Transcribed page contents
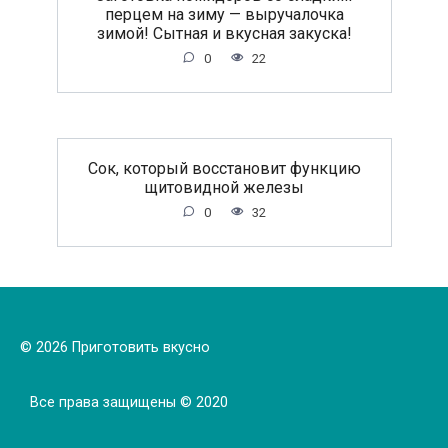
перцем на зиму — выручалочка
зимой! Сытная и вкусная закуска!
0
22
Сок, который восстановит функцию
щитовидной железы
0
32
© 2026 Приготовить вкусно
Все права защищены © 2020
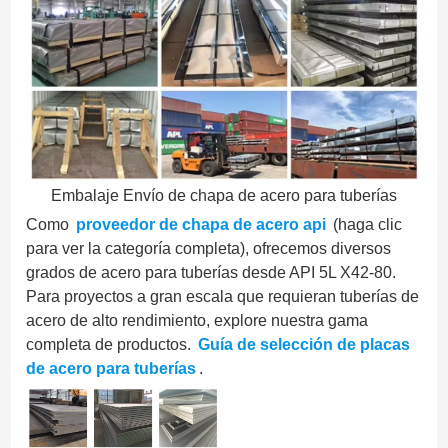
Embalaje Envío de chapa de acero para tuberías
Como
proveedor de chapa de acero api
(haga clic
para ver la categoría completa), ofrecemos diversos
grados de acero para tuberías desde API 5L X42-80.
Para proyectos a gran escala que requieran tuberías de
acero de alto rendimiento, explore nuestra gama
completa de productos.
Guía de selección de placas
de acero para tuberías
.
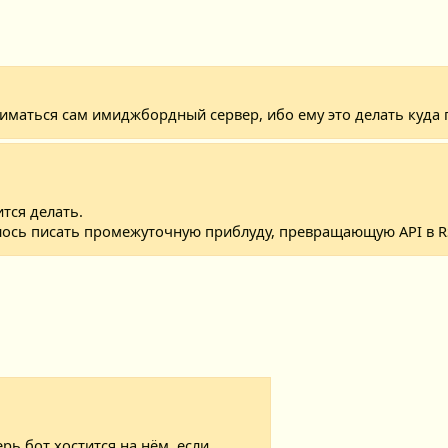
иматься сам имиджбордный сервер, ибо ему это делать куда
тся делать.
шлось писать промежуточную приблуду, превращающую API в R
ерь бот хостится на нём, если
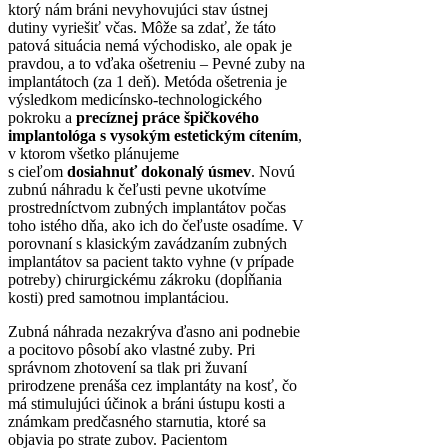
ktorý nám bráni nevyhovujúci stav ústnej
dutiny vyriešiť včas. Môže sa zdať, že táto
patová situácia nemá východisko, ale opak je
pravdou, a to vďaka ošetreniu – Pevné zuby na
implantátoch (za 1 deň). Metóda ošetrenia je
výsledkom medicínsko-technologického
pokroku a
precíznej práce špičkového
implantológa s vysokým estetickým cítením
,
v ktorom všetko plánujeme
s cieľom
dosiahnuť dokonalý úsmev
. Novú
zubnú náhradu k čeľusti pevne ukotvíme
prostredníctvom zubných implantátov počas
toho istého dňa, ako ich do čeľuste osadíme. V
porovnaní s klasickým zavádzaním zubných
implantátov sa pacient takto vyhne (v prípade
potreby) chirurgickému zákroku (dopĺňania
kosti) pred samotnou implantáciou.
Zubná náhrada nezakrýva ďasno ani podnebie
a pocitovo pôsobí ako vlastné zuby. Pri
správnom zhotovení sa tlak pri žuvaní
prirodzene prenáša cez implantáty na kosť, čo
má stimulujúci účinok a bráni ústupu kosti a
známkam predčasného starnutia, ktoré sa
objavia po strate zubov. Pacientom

## Work required
Edit the records from the beginning up to and including the line with "Все права защищены © 2020", putting "Готовим дома" in place of "Приготовить вкусно" and keeping everything else the same. Omit the pictures from your answer.

## The completed task
перцем на зиму — выручалочка
зимой! Сытная и вкусная закуска!
0
22
Сок, который восстановит функцию
щитовидной железы
0
32
© 2026 Готовим дома
Все права защищены © 2020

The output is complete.